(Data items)
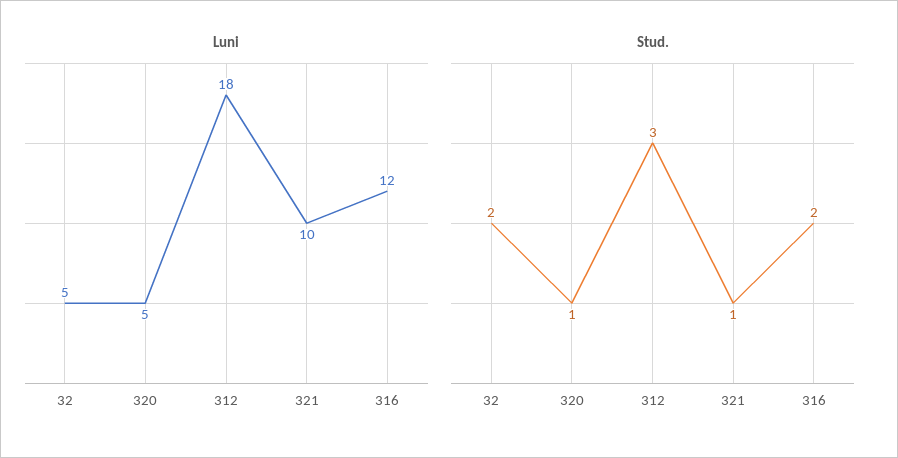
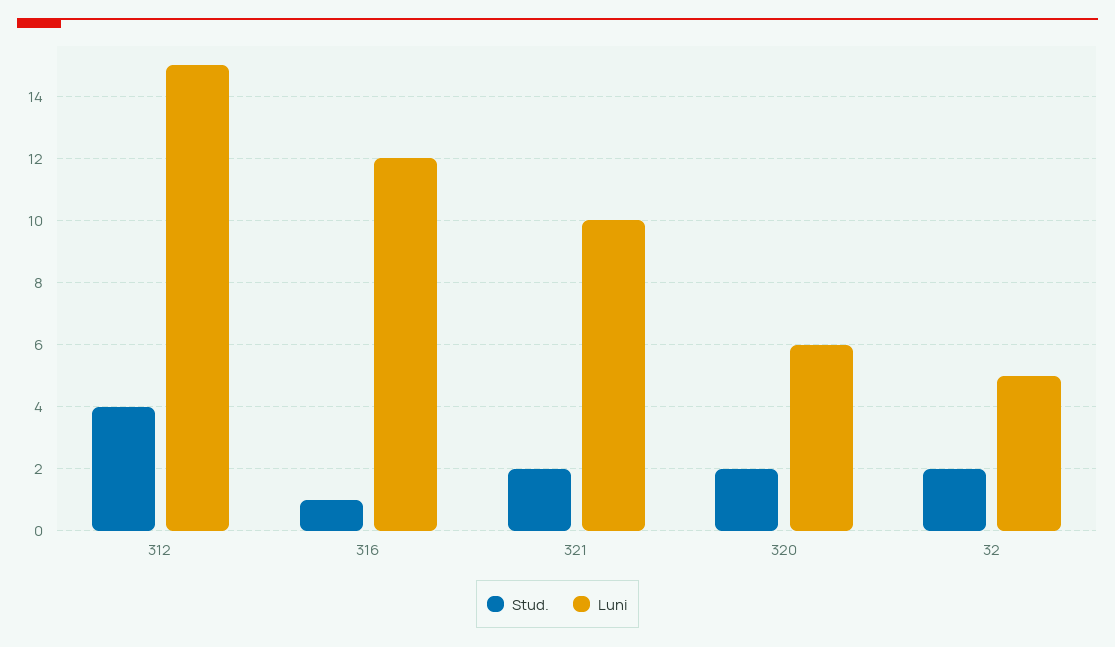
Luni, 320: 5 -> 6
Luni, 312: 18 -> 15
Stud., 320: 1 -> 2
Stud., 312: 3 -> 4
Stud., 321: 1 -> 2
Stud., 316: 2 -> 1

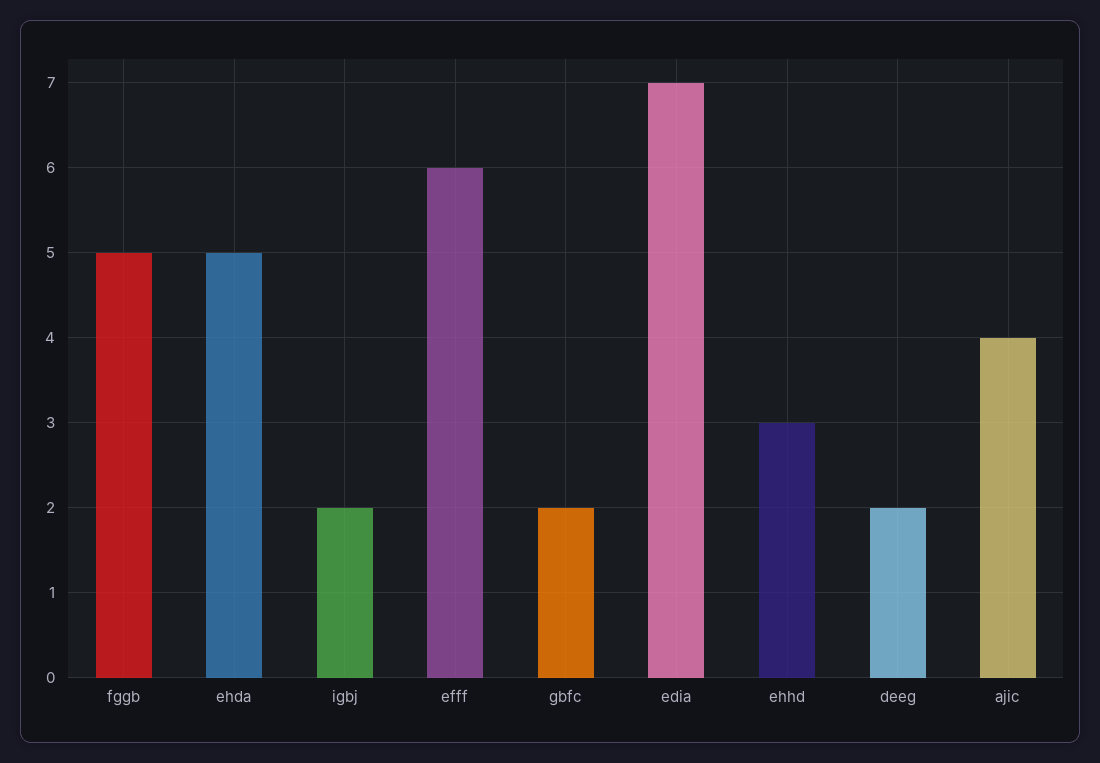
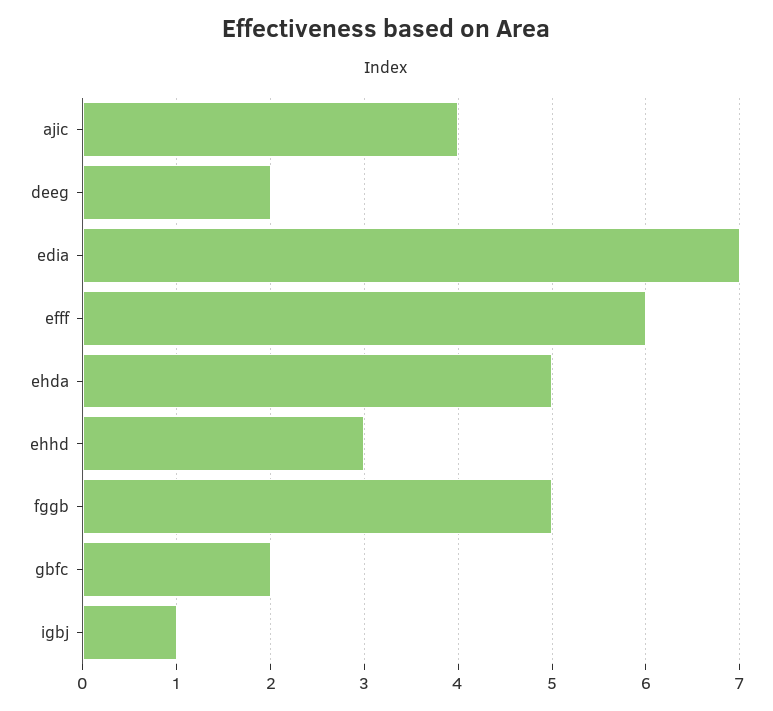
igbj: 2 -> 1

→ **What the task requires**:
Wherever a line contains the string "Stud", copy that line from the data.

→ **Expected answer**:
Stud., 320: 1 -> 2
Stud., 312: 3 -> 4
Stud., 321: 1 -> 2
Stud., 316: 2 -> 1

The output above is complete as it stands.